▶ CONSIGNE DONNÉE A:
Résumez en deux phrases le texte sur l'application de cartographie.
▶ CONSIGNE DONNÉE B:
Transcrivez fidèlement le passage du texte sur l'application de cartographie, en commençant aux mots « Une fois connecté » et en vous arrêtant après les mots « bords de l’espace. ».
▶ CONSIGNE DONNÉE C:
Relevez tous les noms de personnes cités dans la référence entre parenthèses du texte sur l'application de cartographie.

▶ TEXTE SOURCE:
◇ ◇ ◇ ◇
Une fois connecté à l’application de cartographie, la première action a effectué est de charger une carte ou d’en créer une. Lorsque l’on crée une carte, l’application propose une espace avec une grille hexagonale de rayon 2 avec positionné au centre de cette grille un concept “vide” qui lui aussi possède une grille hexagonale permettant ainsi de fractaliser la cartographie avec des grilles hexagonales incluant d’autres grilles hexagonales, etc. Notons que cette grille est créée par défaut avec un rayon de 2, mais qu’elle peut être étendue en déplaçant les bords de l’espace.

Les utilisateurs peuvent ensuite utiliser les applications d’adhérence que nous venons de présenter, qui consiste par exemple à « conceptualiser » un espace en lui donnant un titre. Il suffit de cliquer dans l’espace conceptuel pour choisir une position et faire apparaître un formulaire permettant de saisir le titre du concept. Il est important de pouvoir créer tous les concepts possibles à partir de n’importe qu’elle chaîne de caractères, car une des difficultés bien connues dans l’usage des ontologies ou des vocabulaires formalisés est de trouver la « bonne » référence dans un ensemble souvent très vaste dont on ne connaît pas l’ensemble des références et surtout quand on ne trouve pas d’équivalent à ses propres habitudes linguistiques. C’est pourquoi, dans nos principes de cartographie des espaces conceptuels, l’expression des concepts est libre comme c’est le cas dans les folksonomies (Broudoux, François, Dominique, Cécilia, & Clotilde, 2012). Toutefois, lors de la saisie du titre du concept, un processus d’autocomplétion du champ de saisie renvoie les concepts déjà enregistrés dans la base de données à partir de quelques lettres ; l’utilisateur est informé des concepts existants et peut donc choisir une référence que d’autres utilisateurs ont déjà utilisée ce qui permet de créer une interopérabilité formelle. Notons que cette interopérabilité ne présage pas d’un consensus sur le sens du concept, toutefois elle est grandement utile pour rassembler les différents acteurs qui l’utilise afin qu’il discute de leurs accords et divergences Section 4.2.5.
◇ ◇ ◇ ◇
▶ MATÉRIEL FOURNI:
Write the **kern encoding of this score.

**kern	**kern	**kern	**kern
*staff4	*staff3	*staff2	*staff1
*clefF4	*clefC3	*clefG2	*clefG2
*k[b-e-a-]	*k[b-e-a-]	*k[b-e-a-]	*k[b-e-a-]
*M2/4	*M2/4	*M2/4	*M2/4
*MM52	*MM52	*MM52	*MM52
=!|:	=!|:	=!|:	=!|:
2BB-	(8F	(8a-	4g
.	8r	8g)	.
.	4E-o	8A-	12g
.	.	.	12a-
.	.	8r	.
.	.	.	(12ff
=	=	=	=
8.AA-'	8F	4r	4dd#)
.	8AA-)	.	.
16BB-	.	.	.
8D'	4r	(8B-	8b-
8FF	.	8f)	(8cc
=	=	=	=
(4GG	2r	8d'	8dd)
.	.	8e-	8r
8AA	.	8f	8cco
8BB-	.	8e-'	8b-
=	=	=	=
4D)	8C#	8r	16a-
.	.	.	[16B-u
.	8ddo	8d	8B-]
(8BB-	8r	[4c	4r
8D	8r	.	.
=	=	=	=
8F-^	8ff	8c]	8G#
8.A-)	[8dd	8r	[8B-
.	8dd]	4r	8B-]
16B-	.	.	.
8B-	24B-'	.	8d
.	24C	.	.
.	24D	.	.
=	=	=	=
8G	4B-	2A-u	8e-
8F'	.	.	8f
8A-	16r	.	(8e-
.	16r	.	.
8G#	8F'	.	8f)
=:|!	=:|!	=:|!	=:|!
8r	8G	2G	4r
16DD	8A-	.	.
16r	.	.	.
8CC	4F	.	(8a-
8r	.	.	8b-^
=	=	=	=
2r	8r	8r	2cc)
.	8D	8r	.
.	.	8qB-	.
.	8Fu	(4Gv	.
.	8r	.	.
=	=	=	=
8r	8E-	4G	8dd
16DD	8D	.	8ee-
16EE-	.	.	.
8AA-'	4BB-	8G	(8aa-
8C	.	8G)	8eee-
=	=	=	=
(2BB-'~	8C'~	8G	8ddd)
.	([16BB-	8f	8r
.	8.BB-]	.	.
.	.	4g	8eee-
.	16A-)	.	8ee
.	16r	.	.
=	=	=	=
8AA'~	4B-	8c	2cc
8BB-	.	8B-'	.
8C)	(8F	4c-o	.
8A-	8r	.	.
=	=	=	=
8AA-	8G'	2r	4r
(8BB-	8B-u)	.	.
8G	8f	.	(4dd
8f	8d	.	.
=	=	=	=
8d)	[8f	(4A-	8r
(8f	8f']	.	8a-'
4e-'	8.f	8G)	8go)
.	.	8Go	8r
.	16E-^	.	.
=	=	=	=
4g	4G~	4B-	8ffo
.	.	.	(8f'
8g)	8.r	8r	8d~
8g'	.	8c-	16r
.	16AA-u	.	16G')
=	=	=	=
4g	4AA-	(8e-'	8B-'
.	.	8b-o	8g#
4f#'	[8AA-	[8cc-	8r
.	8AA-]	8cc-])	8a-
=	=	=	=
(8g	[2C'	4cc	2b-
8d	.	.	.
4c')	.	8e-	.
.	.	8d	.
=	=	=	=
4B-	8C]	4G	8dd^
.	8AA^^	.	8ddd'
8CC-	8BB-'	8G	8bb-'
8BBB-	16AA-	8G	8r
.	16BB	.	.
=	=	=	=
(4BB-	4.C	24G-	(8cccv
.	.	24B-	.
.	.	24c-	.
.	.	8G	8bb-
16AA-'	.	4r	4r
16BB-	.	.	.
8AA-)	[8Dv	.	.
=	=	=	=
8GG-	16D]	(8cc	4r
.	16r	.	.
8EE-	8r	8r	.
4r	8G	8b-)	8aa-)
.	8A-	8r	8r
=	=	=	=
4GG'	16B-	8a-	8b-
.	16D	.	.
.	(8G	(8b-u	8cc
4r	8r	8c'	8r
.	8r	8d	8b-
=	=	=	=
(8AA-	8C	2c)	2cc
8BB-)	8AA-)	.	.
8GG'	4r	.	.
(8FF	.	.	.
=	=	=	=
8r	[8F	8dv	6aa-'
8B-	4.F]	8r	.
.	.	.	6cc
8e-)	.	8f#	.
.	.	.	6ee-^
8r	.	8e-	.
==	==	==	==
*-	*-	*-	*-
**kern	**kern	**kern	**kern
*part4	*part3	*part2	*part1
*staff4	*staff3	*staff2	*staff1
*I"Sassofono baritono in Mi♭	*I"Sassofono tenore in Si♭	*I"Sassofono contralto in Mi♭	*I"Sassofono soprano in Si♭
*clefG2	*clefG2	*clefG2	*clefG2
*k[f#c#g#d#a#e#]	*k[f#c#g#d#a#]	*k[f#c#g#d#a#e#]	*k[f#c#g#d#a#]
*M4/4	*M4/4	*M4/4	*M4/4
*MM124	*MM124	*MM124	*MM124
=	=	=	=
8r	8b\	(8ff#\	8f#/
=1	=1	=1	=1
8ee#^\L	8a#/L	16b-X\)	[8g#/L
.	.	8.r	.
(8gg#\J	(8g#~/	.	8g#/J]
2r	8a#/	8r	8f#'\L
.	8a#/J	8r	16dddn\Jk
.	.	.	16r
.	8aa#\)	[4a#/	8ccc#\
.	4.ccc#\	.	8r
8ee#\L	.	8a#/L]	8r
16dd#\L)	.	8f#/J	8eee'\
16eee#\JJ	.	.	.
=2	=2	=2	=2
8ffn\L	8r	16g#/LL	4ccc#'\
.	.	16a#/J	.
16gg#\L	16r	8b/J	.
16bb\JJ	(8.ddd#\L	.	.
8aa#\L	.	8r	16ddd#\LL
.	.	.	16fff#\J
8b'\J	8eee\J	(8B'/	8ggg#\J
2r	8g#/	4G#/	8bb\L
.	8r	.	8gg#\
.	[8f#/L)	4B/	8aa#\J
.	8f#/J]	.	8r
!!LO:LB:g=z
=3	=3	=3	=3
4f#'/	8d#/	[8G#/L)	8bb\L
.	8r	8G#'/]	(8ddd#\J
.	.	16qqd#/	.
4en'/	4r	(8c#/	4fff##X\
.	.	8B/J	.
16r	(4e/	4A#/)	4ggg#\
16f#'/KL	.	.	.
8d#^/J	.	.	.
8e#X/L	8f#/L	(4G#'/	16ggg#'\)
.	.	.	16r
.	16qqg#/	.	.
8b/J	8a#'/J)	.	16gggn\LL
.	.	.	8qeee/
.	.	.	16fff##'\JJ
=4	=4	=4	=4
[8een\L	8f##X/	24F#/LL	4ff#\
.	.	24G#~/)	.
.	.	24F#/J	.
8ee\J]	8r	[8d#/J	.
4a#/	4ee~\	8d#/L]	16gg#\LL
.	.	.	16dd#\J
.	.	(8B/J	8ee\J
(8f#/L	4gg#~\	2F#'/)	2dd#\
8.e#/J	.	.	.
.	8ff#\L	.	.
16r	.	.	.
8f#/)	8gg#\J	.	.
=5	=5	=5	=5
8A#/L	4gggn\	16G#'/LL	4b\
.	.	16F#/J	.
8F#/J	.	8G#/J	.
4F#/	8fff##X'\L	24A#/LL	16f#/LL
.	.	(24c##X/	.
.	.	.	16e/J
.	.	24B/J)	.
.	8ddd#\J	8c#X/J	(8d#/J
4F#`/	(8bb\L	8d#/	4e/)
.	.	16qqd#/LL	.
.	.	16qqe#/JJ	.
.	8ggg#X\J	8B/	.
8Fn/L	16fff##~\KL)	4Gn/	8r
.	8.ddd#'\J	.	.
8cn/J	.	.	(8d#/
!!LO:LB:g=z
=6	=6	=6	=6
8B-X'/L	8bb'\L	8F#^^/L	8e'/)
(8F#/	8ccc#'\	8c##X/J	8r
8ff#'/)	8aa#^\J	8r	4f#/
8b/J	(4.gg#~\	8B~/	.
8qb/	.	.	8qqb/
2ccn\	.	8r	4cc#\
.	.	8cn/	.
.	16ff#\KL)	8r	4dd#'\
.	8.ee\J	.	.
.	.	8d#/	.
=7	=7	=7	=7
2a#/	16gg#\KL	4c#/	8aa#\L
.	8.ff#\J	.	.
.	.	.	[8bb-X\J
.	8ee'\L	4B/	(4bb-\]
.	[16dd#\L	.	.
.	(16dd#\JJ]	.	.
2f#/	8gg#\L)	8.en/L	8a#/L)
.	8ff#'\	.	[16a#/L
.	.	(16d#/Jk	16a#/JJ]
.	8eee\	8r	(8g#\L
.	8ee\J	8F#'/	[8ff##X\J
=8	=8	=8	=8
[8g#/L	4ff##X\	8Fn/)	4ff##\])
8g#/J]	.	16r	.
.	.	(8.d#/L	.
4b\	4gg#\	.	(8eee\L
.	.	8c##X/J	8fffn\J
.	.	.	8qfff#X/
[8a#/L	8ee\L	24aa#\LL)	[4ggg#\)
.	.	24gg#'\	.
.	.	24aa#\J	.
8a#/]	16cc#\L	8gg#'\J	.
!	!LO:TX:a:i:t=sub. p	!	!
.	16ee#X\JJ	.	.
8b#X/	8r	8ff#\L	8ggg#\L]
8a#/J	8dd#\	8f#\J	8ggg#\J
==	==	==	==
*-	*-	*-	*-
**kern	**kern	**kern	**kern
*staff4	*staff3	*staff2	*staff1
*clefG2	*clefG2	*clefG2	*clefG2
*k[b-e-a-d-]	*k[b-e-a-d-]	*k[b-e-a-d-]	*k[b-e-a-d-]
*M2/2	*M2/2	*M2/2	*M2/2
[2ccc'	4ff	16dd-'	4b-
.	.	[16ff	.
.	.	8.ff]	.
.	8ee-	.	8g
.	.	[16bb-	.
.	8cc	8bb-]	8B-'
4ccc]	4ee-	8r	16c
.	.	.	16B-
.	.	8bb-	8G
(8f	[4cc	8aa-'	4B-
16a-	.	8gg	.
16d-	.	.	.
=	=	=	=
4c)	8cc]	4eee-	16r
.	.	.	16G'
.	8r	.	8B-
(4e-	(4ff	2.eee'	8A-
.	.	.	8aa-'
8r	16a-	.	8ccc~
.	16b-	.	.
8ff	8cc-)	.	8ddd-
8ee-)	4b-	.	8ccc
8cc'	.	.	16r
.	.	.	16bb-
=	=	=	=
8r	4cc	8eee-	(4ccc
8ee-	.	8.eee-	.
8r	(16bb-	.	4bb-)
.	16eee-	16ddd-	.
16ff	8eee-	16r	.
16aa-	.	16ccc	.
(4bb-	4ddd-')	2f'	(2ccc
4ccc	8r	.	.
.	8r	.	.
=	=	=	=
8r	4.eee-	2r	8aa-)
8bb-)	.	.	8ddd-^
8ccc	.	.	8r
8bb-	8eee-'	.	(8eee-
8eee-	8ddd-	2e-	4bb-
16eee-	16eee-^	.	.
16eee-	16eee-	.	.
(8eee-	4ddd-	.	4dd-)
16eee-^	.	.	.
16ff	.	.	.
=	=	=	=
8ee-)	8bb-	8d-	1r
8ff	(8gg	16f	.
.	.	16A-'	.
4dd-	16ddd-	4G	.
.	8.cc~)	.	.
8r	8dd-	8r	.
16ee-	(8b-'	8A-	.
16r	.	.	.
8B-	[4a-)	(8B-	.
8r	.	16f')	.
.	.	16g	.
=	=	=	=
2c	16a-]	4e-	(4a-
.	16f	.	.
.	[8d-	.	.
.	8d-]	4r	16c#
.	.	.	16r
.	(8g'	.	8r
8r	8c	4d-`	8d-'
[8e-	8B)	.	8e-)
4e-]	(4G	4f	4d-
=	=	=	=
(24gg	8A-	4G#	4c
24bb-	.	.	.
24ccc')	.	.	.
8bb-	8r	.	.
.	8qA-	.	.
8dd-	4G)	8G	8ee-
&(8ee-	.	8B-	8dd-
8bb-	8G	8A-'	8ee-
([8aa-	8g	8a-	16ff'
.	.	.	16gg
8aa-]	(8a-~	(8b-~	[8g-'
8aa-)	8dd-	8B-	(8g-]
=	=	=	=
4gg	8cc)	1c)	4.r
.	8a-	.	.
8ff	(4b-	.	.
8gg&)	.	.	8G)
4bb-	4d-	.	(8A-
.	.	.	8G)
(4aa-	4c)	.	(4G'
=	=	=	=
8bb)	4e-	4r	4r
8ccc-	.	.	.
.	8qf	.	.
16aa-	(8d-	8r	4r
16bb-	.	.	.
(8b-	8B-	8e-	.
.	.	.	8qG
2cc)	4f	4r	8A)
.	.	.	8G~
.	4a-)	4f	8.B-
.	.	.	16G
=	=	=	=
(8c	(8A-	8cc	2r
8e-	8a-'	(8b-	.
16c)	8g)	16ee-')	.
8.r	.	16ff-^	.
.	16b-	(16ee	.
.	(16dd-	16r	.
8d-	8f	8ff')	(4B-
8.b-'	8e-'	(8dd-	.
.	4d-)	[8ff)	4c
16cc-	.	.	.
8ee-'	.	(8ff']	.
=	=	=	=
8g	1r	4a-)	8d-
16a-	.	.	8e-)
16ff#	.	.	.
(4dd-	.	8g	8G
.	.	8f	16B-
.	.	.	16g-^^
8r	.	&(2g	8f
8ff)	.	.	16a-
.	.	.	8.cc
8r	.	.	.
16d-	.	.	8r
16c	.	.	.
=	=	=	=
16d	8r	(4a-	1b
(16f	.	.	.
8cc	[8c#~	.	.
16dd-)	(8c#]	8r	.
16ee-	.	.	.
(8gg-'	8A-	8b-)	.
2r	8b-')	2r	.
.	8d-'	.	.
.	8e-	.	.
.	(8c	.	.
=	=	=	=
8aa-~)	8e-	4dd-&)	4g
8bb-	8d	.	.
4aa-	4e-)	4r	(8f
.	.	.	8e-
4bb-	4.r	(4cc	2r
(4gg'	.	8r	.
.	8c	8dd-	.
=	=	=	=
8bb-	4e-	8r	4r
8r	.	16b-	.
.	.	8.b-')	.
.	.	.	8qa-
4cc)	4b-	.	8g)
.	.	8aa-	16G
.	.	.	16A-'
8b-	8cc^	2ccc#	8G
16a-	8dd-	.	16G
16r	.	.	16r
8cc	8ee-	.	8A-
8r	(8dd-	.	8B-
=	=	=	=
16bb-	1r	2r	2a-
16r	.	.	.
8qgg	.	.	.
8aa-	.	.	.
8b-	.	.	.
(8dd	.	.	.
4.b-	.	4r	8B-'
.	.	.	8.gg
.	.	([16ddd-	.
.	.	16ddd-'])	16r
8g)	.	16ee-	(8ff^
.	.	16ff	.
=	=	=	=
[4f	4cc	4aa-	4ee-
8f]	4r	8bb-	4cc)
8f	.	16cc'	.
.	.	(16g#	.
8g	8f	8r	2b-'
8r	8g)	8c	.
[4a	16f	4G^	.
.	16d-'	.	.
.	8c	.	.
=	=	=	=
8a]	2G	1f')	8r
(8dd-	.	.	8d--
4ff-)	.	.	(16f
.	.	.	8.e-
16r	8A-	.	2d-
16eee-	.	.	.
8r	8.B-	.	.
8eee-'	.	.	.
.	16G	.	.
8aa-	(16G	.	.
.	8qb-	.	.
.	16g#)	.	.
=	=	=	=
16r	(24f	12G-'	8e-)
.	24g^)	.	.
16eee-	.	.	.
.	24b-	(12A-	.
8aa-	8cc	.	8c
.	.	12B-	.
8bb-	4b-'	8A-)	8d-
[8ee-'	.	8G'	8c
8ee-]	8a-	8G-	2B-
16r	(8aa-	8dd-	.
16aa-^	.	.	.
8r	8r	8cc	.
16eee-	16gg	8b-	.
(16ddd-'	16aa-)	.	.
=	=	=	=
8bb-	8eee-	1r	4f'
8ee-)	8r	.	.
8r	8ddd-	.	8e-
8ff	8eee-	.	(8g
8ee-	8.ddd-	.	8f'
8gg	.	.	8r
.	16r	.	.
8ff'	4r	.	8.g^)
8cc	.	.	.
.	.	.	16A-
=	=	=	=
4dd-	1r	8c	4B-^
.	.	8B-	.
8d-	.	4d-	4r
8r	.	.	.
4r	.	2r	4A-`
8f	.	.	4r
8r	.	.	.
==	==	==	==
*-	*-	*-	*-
◇ ◇ ◇ ◇
▶ RÉPONSE PRODUITE A:
À la création d'une carte, l'application propose un espace doté d'une grille hexagonale de rayon 2, extensible en déplaçant les bords, au centre de laquelle un concept vide possède sa propre grille, ce qui permet de fractaliser la cartographie. Les utilisateurs saisissent librement le titre des concepts, comme dans les folksonomies, mais une autocomplétion leur signale les concepts déjà enregistrés dans la base de données, ce qui permet de créer une interopérabilité formelle.

▶ RÉPONSE PRODUITE B:
Une fois connecté à l’application de cartographie, la première action a effectué est de charger une carte ou d’en créer une. Lorsque l’on crée une carte, l’application propose une espace avec une grille hexagonale de rayon 2 avec positionné au centre de cette grille un concept “vide” qui lui aussi possède une grille hexagonale permettant ainsi de fractaliser la cartographie avec des grilles hexagonales incluant d’autres grilles hexagonales, etc. Notons que cette grille est créée par défaut avec un rayon de 2, mais qu’elle peut être étendue en déplaçant les bords de l’espace.

▶ RÉPONSE PRODUITE C:
Broudoux
François
Dominique
Cécilia
Clotilde